International Frontier Resources, a junior exploration company with big hopes for the Northwest Territories, has laid out drilling plans for 2005 that hold the key to several prospects in the Central Mackenzie Valley.
The highlights include drilling and testing the Sah Cho L-71 wildcat well and production testing of the Summit Creek B-44 well in the Wilma prospect, both in the current quarter, 2-D seismic work in the third quarter and two wells in early 2006.
Following completion of a winter road to Norman Wells, Akita’s drilling rig and Nabors Industries’ completion rig reached the locations, where operations have started.
The B-44 well , with EOG Resources, Husky Energy and Pacific Rodera Ventures as the major partners, is the object of intense speculation, although the lid is being kept on results for two years, as allowed by the National Energy Board.
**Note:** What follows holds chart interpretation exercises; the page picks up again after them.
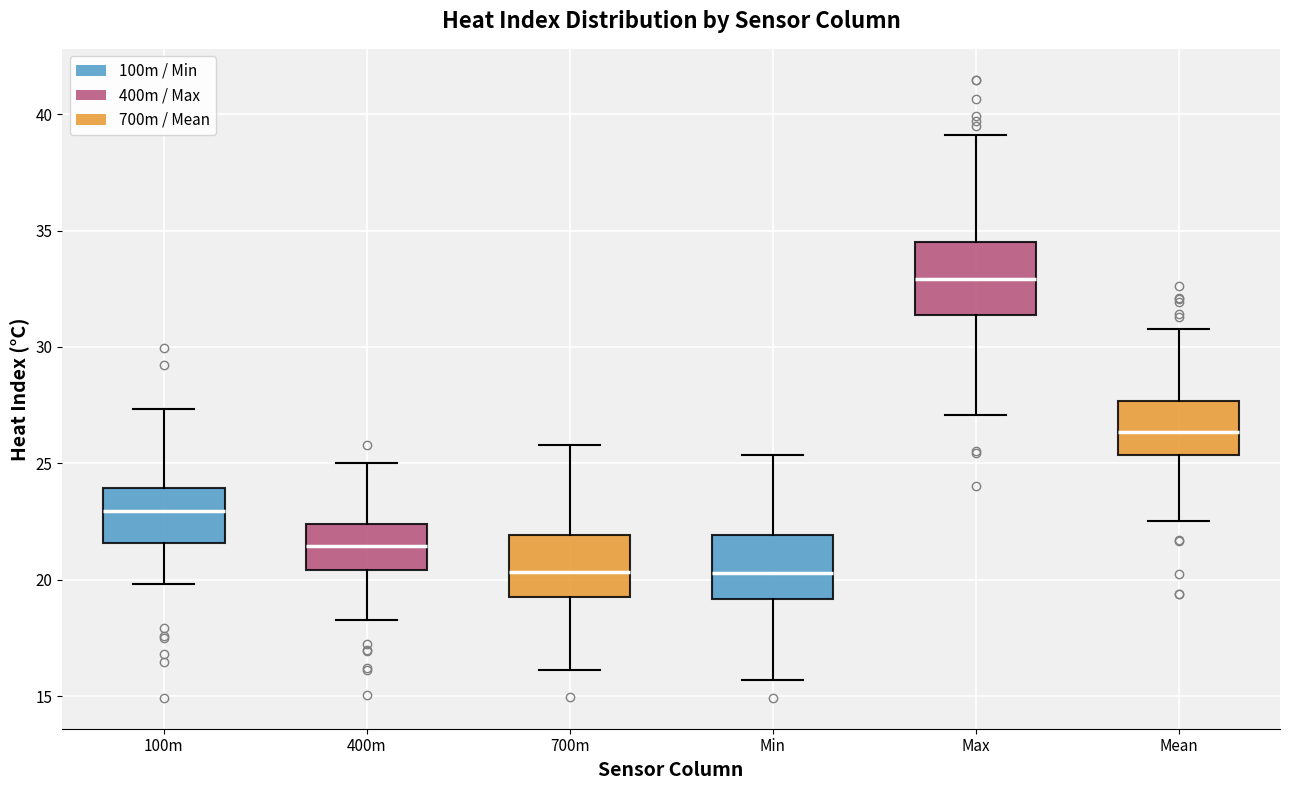

Reading left to right, transcribe this box plot: for each box, give where its median line is, the range the box spans, and where its two whiskers end, as read against the y-axis. The values are not printed on the chart, so give them approximately, as read against the axis.

100m: median 23.0, box 21.5 to 24.0, whiskers 20.0 to 27.5
400m: median 21.5, box 20.5 to 22.5, whiskers 18.5 to 25.0
700m: median 20.5, box 19.5 to 22.0, whiskers 16.0 to 26.0
Min: median 20.5, box 19.0 to 22.0, whiskers 15.5 to 25.5
Max: median 33.0, box 31.5 to 34.5, whiskers 27.0 to 39.0
Mean: median 26.5, box 25.5 to 27.5, whiskers 22.5 to 31.0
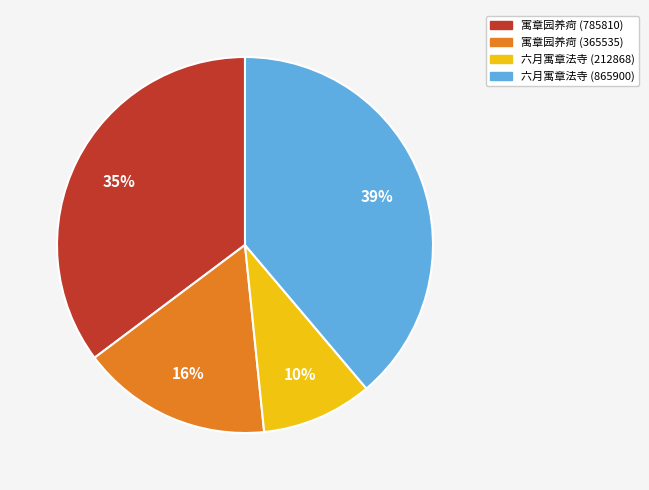

Rank the categories by value from highest to lowest.

六月寓章法寺 (865900), 寓章园养疴 (785810), 寓章园养疴 (365535), 六月寓章法寺 (212868)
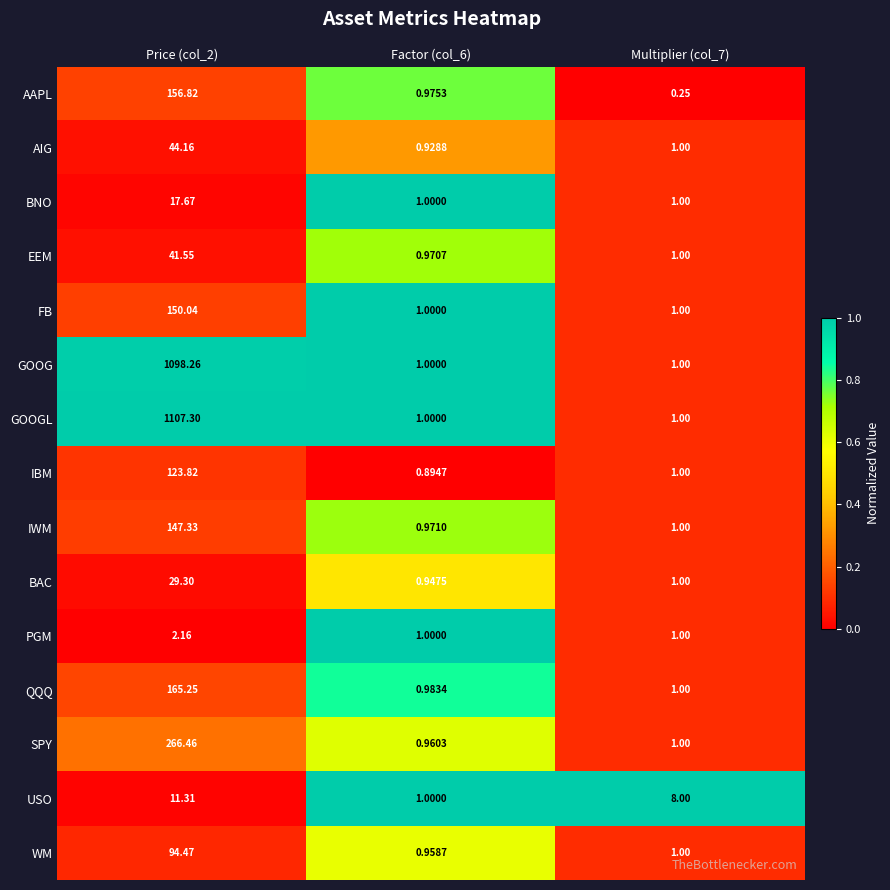

Which series has the largest range (max minus min)?

GOOGL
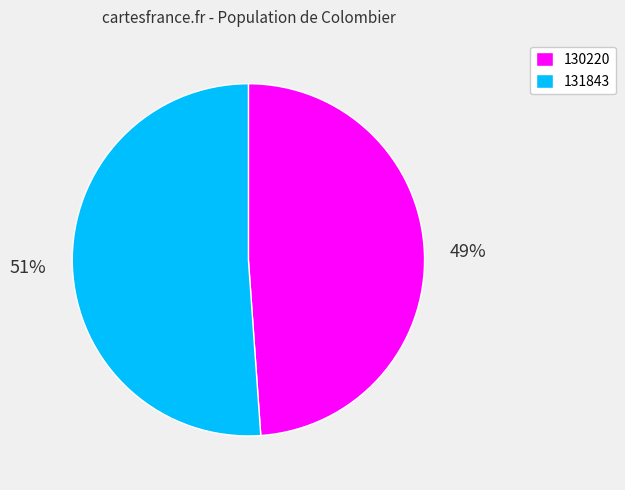

To the nearest percent, what is the combined percentage of 130220 and 131843?

100%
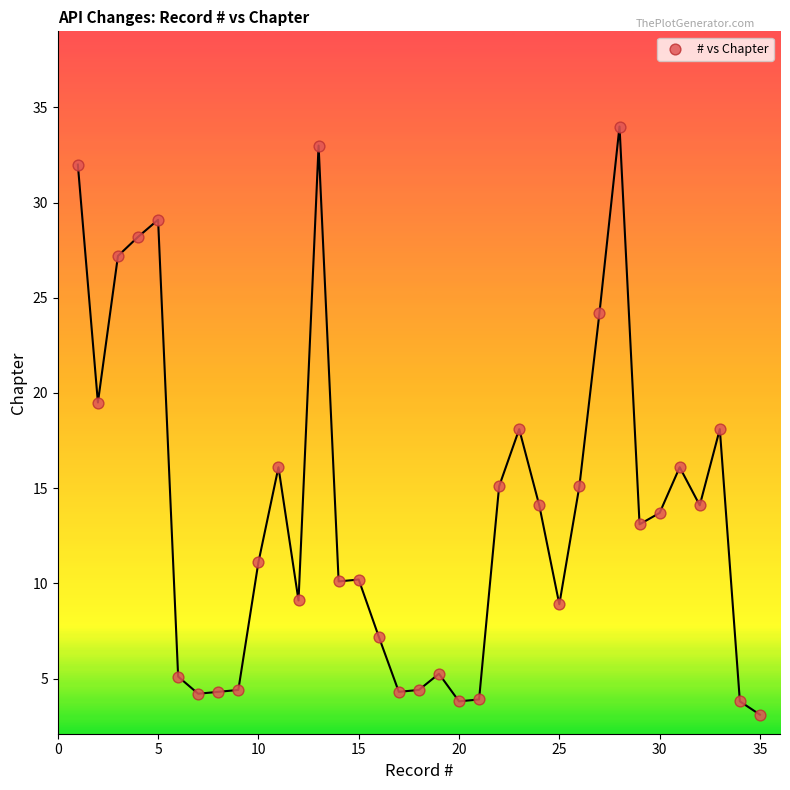

What is the range of X values (max minus min)?

34.0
It encountered some drilling problems last February, but was eventually drilled to a total depth of about 9,950 feet.
International Frontier said testing of up to six intervals will determine the extent of commercial reserves in the Summit Creek Wilma structure. Until completion and evaluation of the data, nothing will be disclosed.
Betty larger than Wilma
The L-71 well will be drilled on the Betty structure about five miles from the Wilma structure. The company said initial interpretation of new 2-D seismic data indicates Betty is larger than Wilma. It said L-71 will test three prospective formations, primarily the Devonian formation encountered in the B-44 well as well as testing one of a number of undrilled structures identified on seismic.
International Frontier said positive results will provide it with a “good inventory of undrilled structures to explore and develop in future years.” Preliminary plans include additional seismic on EL-397, EL-416 and El-423.
New technology used in Alberta
On a ground-breaking front, International Frontier has also completed the first phase of a six-well pilot project using patented Sidox technology on a southern Alberta oil pool, describing the results as “technically positive,” with oil rates increased by an average 60 percent and water cuts reduced by 20 percent.
Application costs in the first phase averaged C$25,000 per well, but because the test lasted only 90 days the results were “sub-economic.” Further testing is needed to extend the Sidox effect beyond 90 days, the company said. Through its wholly owned subsidiary, Sidox Chemicals Canada, International Frontier has the right to acquire a 10-year exclusive Canadian license for the technology.
Sidox has been successfully tested in water wet oil reservoirs in Russia, where operators have reported an average 105 percent hike in oil rates and a decrease of 20 percent in water rates over a 150-day period.